• Requirement: Copy the lines below word for word, leaving out the pictures.

--- Data for the task ---

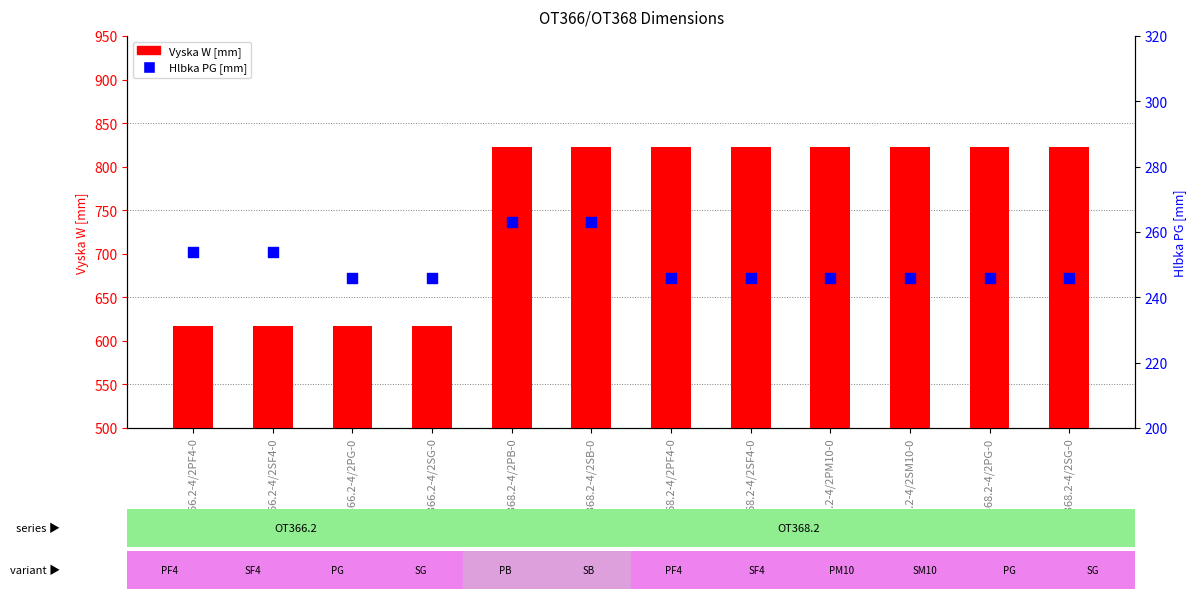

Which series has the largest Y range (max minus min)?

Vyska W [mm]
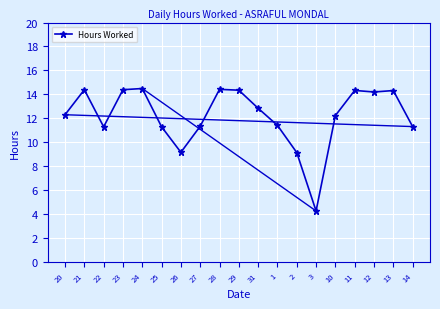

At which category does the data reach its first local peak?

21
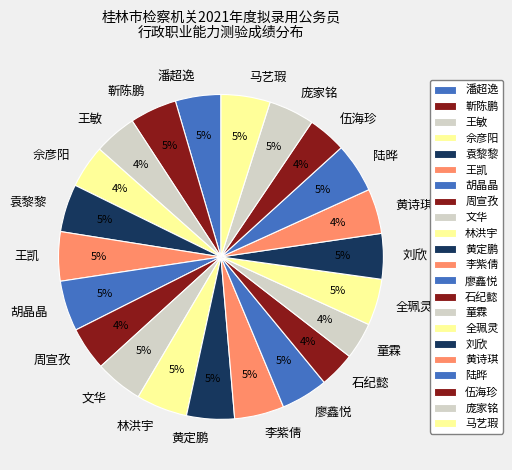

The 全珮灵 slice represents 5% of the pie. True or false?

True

---

• Answer to the exercise:
Which series has the largest Y range (max minus min)?

Vyska W [mm]

At which category does the data reach its first local peak?

21

The 全珮灵 slice represents 5% of the pie. True or false?

True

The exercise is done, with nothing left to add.